Midlife: A Beginner’s Guide to Blur

(Virgin Records)

To help introduce Blur to a wider audience, Virgin brings us Midlife: A Beginner’s Guide to Blur, which earns its scholarly name by being a curious best-of compilation. If you’re looking to be blindsided by a pack of hits, this disc isn’t for you. (2000’s The Best of Blur would be more fitting.) Instead, Midlife attempts to give a general feel of the band, and tries to display Blur’s knack for making albums more than their knack for making singles. This isn’t to imply a lack of hits—most of the band’s biggest songs are here—but thrown in beside them are deeper album cuts that are more admired by avid fans than by the singles charts.

Songs like the lush “Blue Jeans” and the foreboding “Death of a Party” help show that the band offers more than the razor-sharp, cheeky pop they became famous for.
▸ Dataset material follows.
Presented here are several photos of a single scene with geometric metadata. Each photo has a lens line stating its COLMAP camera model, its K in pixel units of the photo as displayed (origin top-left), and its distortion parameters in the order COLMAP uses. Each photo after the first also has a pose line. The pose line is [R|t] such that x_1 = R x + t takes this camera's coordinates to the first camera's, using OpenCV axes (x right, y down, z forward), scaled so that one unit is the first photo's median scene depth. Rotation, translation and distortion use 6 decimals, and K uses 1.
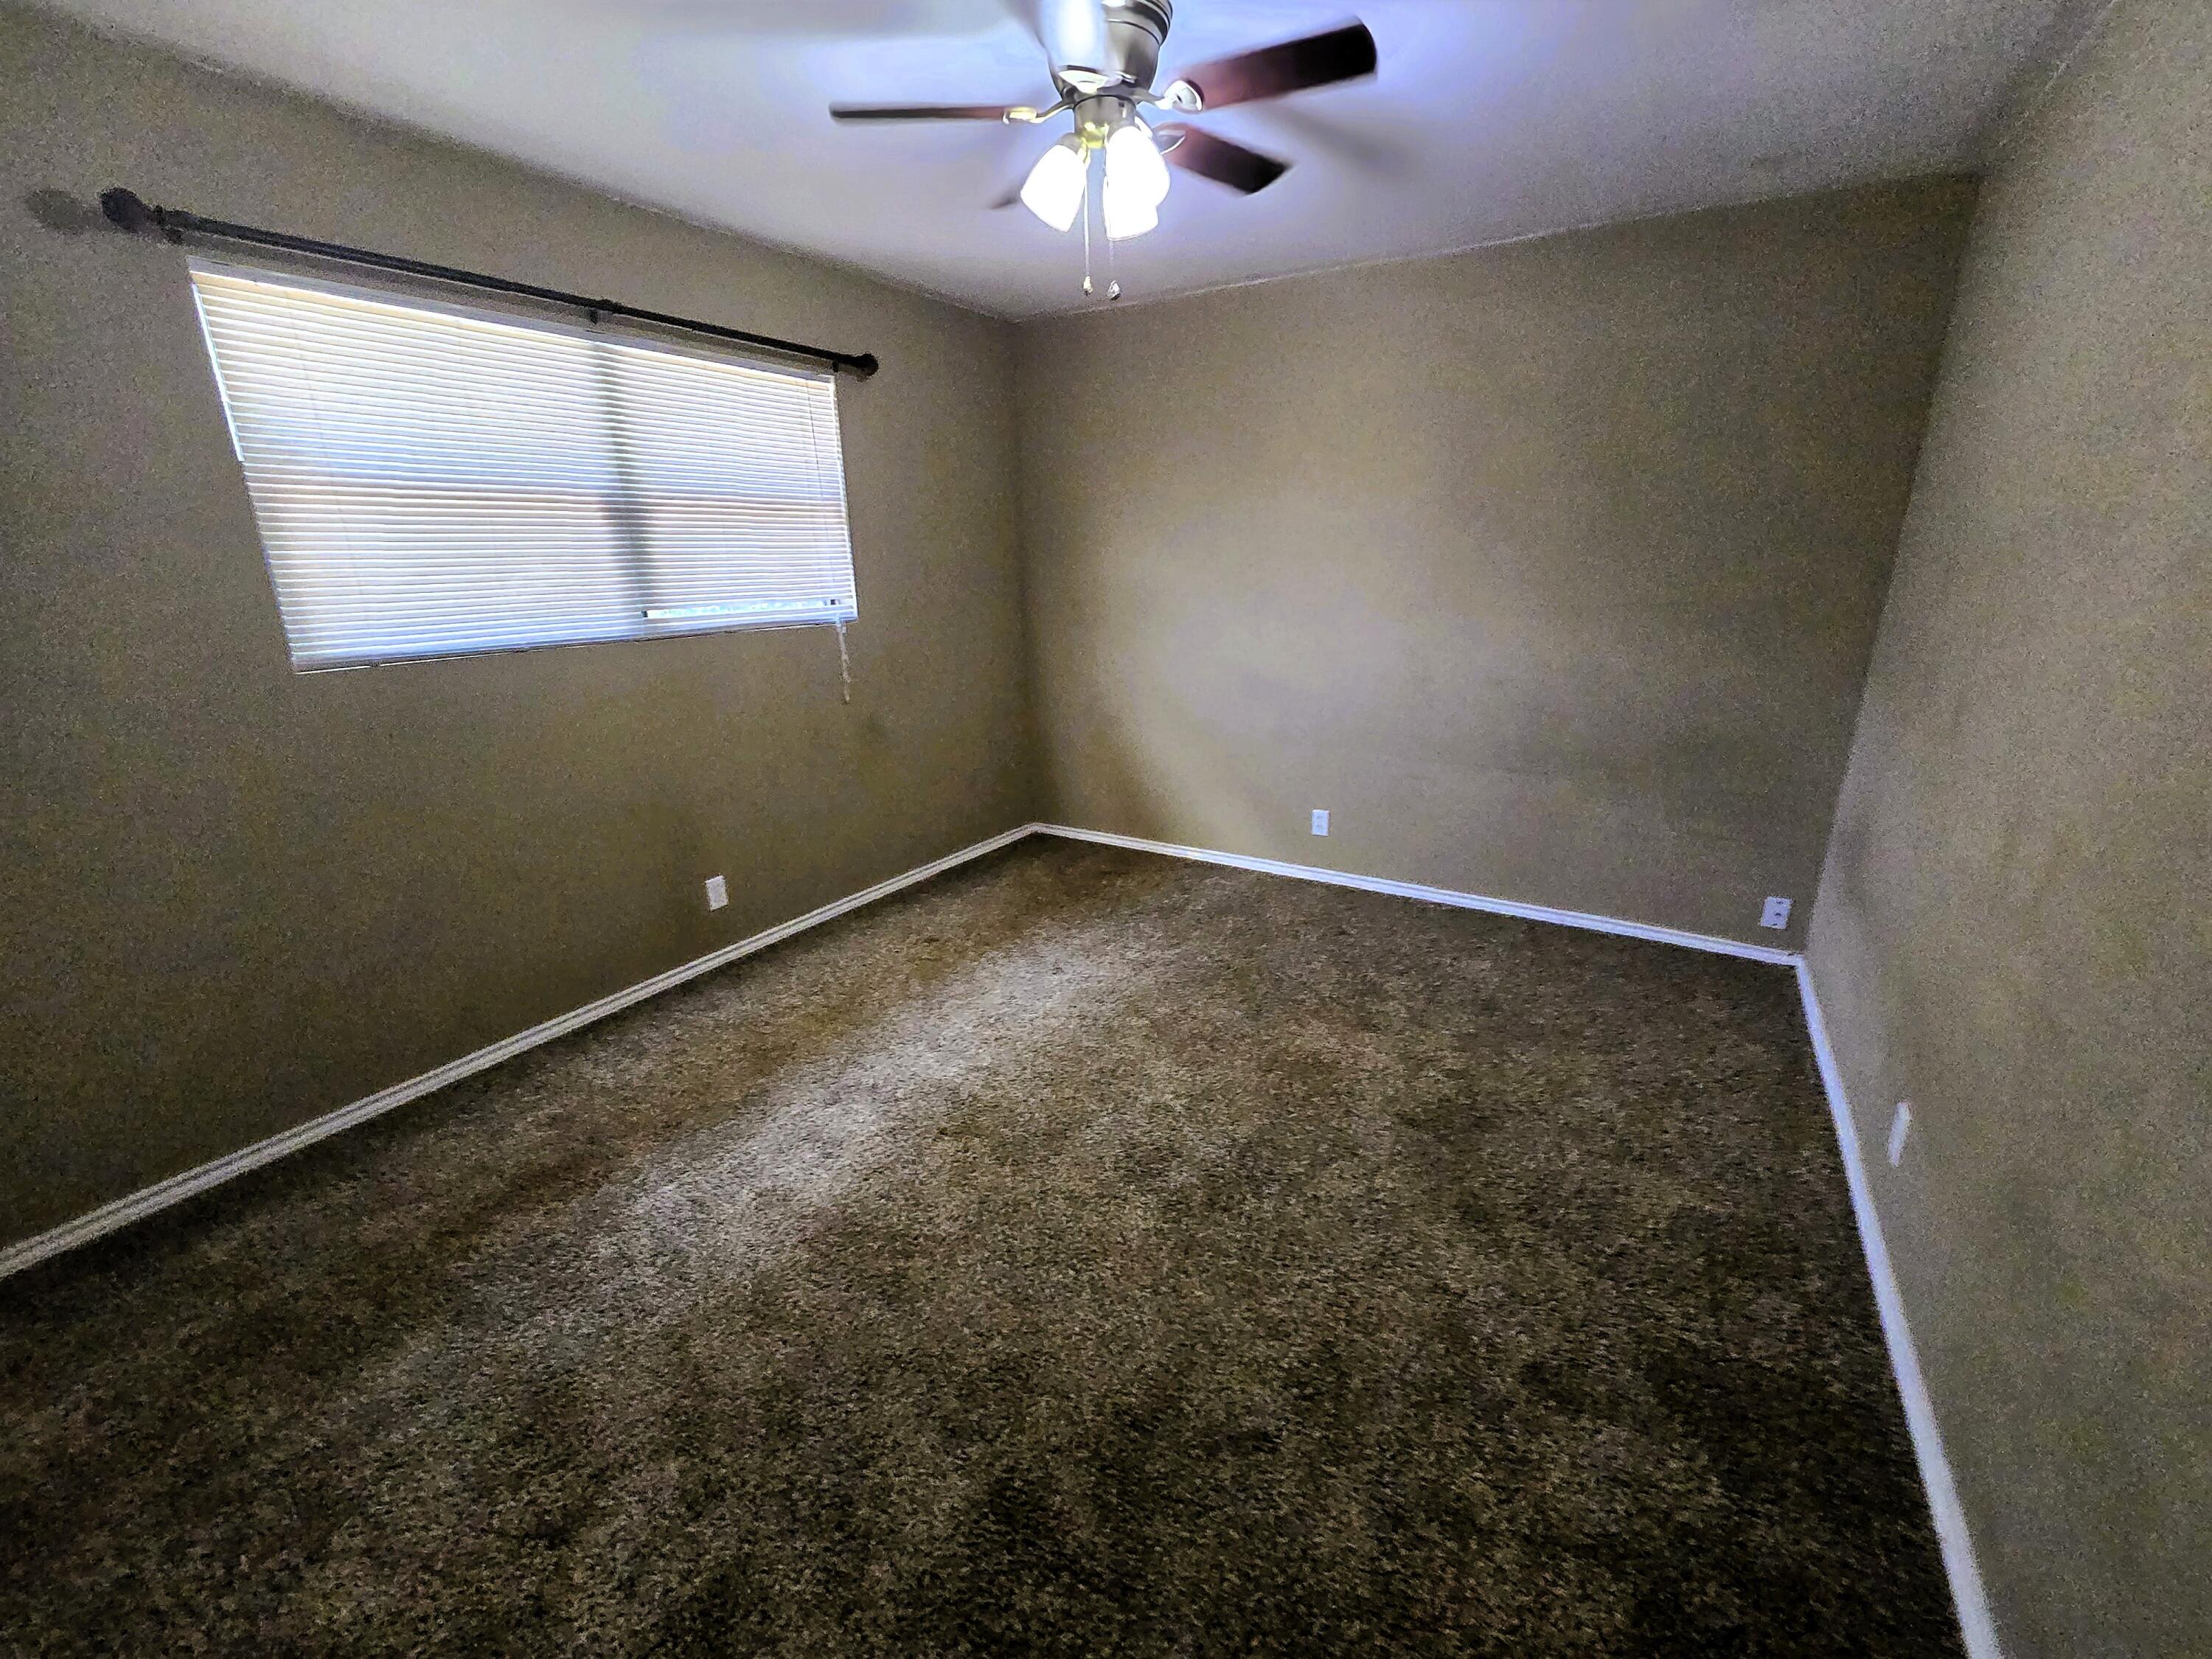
lens RADIAL K [[892.7, 0, 1106.0], [0, 892.7, 829.5], [0, 0, 1]] dist [0.000714, 0.000073]
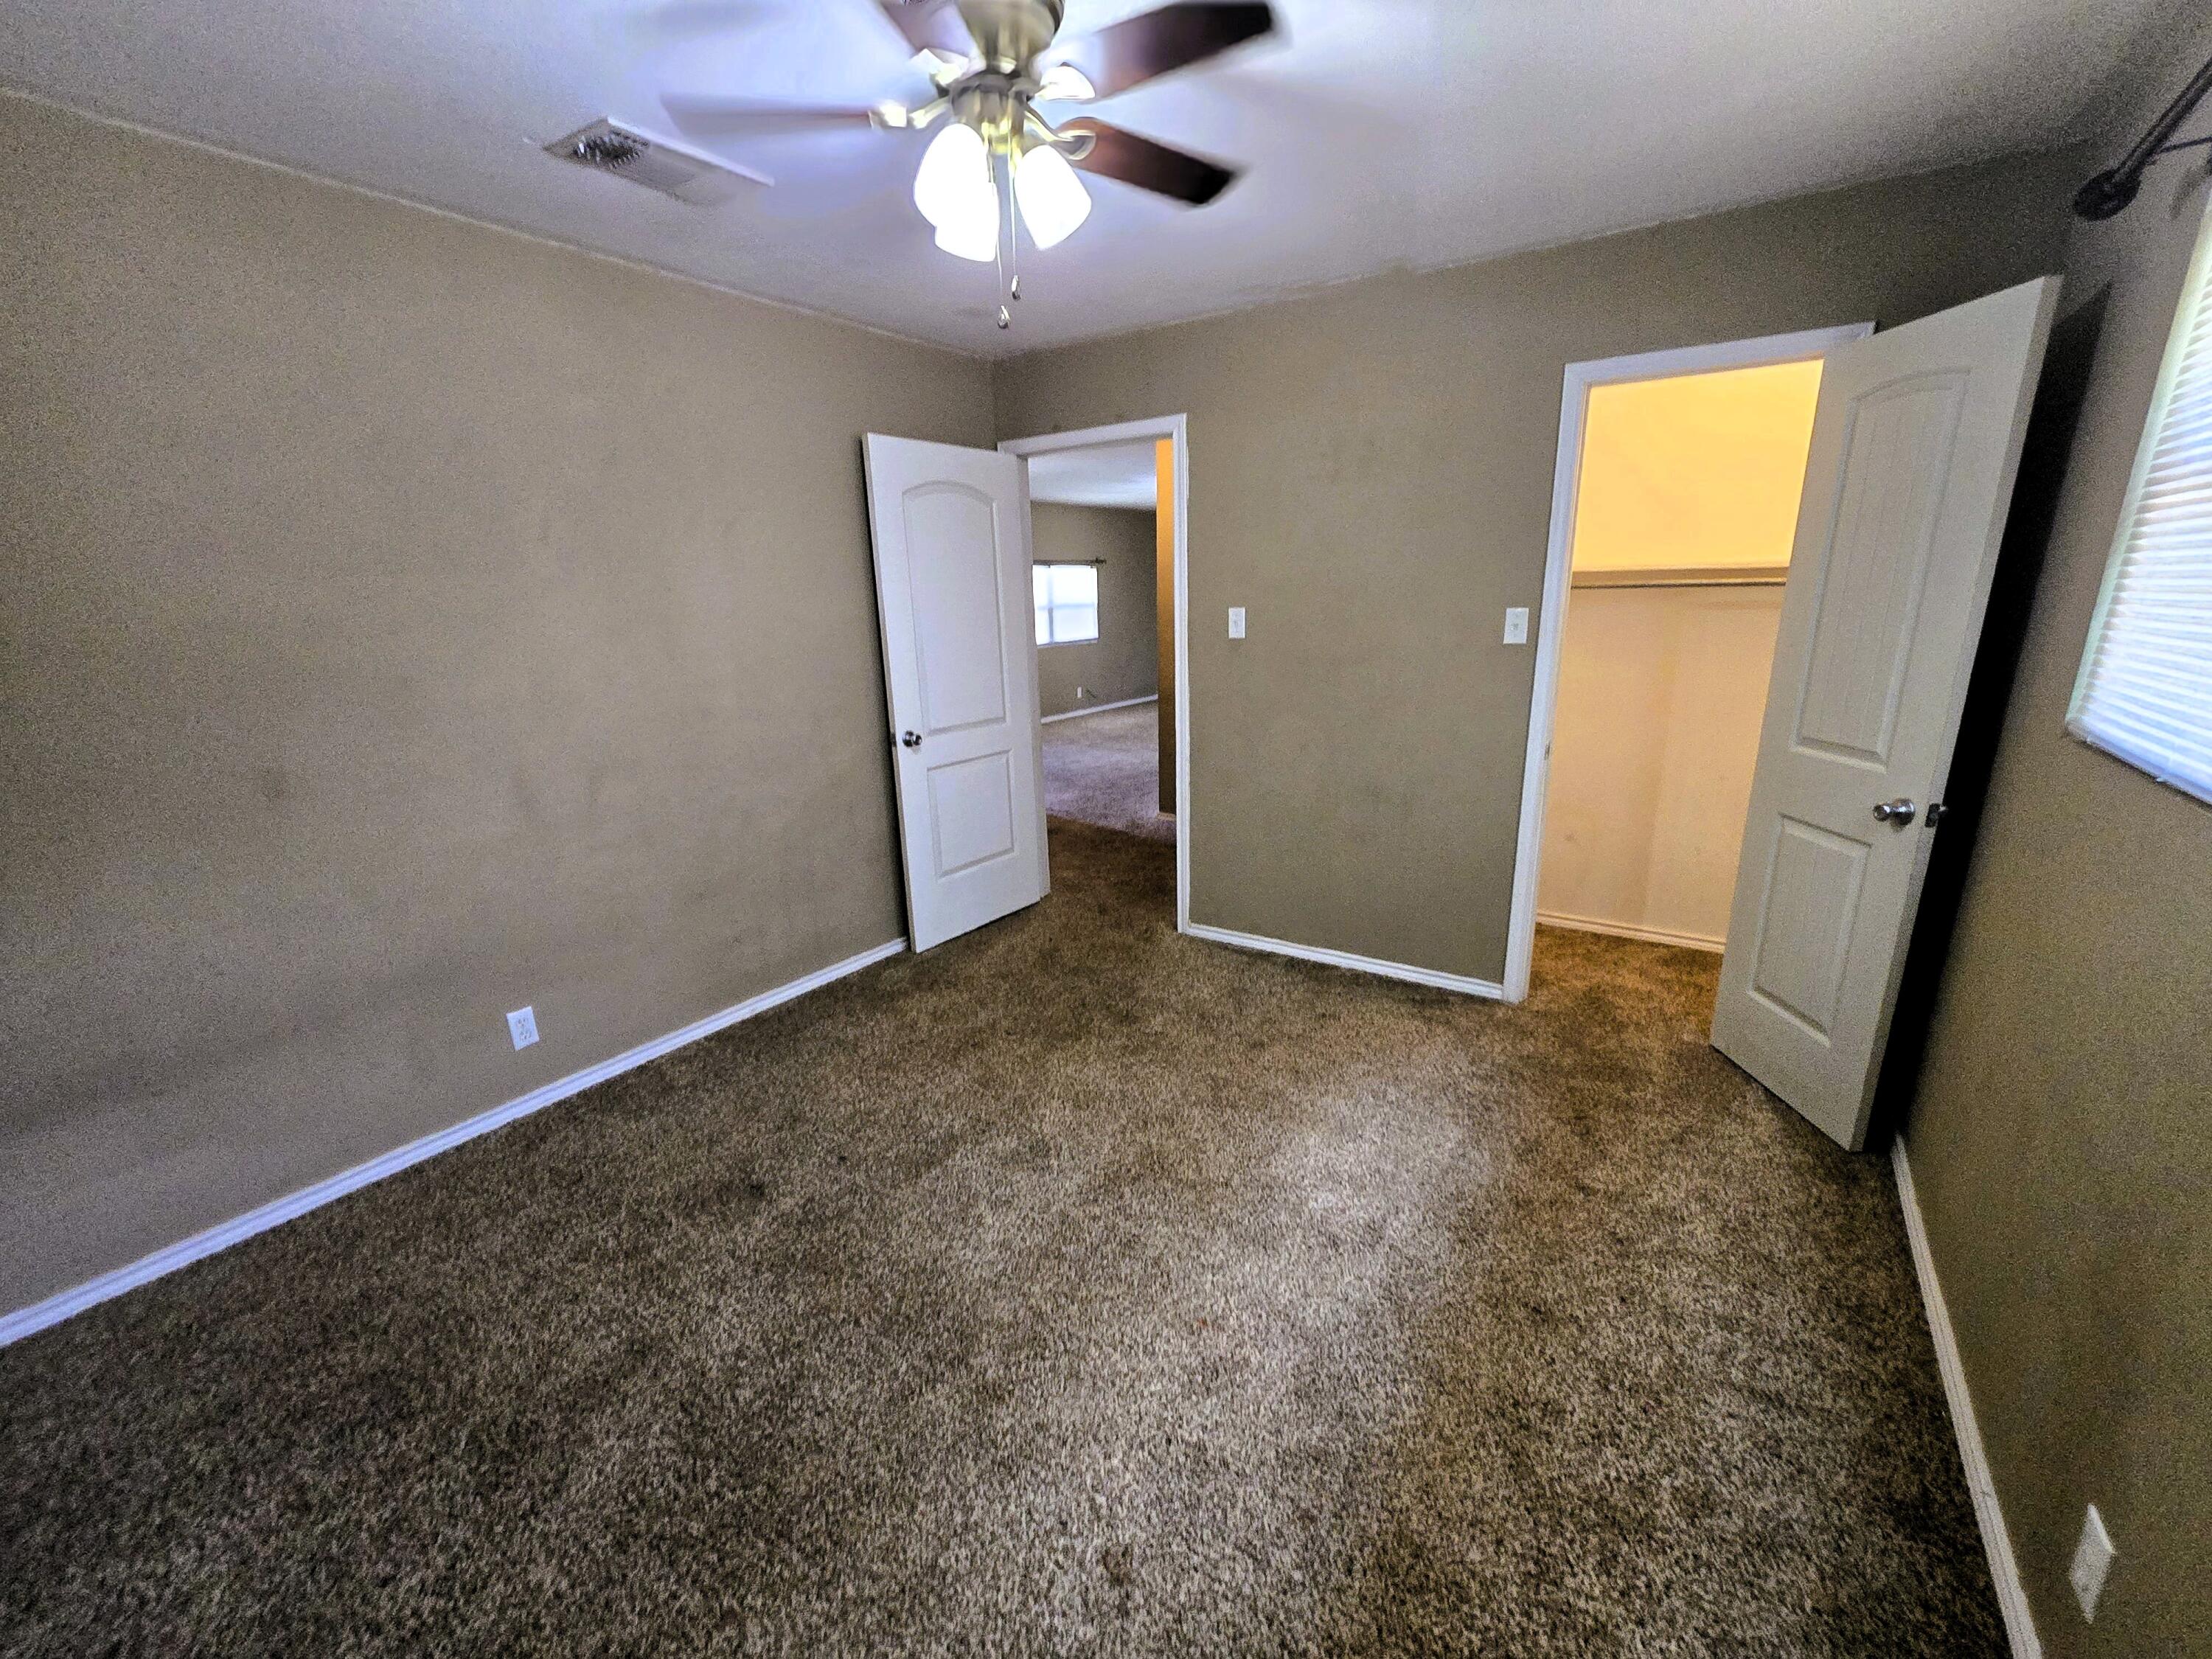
lens RADIAL K [[892.7, 0, 1106.0], [0, 892.7, 829.5], [0, 0, 1]] dist [0.000714, 0.000073]
pose [[-0.998326, 0.023593, 0.052811, -0.117841], [0.048229, 0.843564, 0.534858, -0.564347], [-0.031930, 0.536510, -0.843290, 1.729499]]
To the uninitiated (namely Americans), they hint at some of the depth and daring that makes Blur such a great band.

Being a best-of, there is also quite a display of the blessed hand they have for pop, and unlike the previous best-of, it actually documents how Blur came into their own, and spends more time on their breakthrough LP, Modern Life is Rubbish. Songs such as “Girl and Boys” and “The Universal” are fine examples of the band as Brit-pop masters, but songs such as “Chemical World” and the elusive “Popscene” shows how they got there, and how they pretty much started the genre.

The album’s approach isn’t perfect, however: Though its left turns give the album an organic feel, it strays from its purpose by bewilderingly including a few tracks that are weak, at least by comparison. In particular, the songs from the disappointing Think Tank never hold up, and to have three tracks from an album that didn’t even have Graham Coxon (a vital member) in the band is undeniably a mistake. There are some bizarre choices, such as the frantic “Bug Man” and the spacey “Strange News from Another Star.” These are fine songs, but even as deeper album cuts lack focus, and in no way should have replaced greats such as “Country House” or “End of a Century,” which are sorely missing.

It’s these oversights that make Midlife a better introduction than a representation. Fans will undoubtedly see gaping holes in the collection, but with its abundance of quality, initiates will hopefully see Midlife as a reason to get into one of the greatest bands Britain has to offer.